### WHAT IS REQUIRED
Find the lines below that contain the string "roku". Copy each one.

PROVIDED RECORDS: Begin

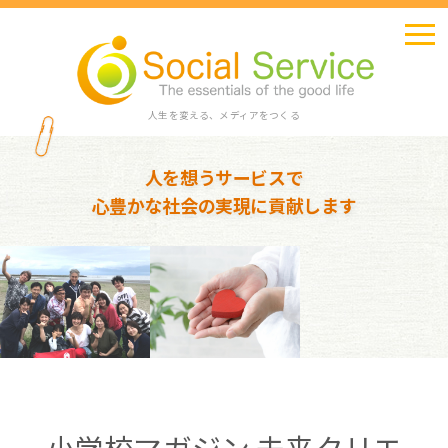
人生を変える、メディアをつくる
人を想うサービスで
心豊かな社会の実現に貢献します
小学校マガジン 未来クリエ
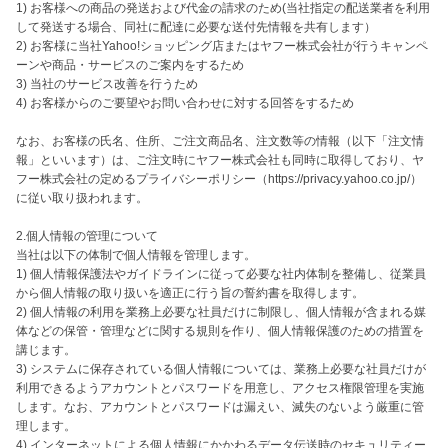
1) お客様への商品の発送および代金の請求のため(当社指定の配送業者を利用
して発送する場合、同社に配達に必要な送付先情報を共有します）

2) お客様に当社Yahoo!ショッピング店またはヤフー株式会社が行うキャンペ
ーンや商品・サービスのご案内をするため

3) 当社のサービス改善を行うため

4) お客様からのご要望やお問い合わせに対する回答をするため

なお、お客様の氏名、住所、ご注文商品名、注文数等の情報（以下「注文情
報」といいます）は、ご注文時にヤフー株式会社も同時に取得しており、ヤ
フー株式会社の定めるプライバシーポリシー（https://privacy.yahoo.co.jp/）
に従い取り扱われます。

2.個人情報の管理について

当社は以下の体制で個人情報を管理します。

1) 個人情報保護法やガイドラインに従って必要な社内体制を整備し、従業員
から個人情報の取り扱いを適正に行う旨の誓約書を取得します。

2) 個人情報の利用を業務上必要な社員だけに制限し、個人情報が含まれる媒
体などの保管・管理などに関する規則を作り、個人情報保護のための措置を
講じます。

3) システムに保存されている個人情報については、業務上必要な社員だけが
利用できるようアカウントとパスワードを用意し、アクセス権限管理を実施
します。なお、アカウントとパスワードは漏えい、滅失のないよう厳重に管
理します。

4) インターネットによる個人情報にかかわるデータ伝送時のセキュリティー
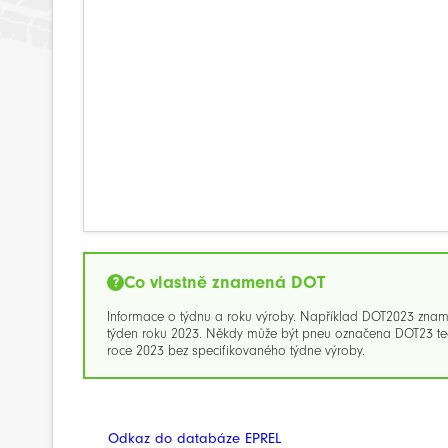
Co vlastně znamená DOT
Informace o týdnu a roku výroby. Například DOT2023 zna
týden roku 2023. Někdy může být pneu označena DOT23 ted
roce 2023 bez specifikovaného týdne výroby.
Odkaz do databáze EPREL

PROVIDED RECORDS: End

### WRITTEN RESPONSE
Informace o týdnu a roku výroby. Například DOT2023 zna
týden roku 2023. Někdy může být pneu označena DOT23 ted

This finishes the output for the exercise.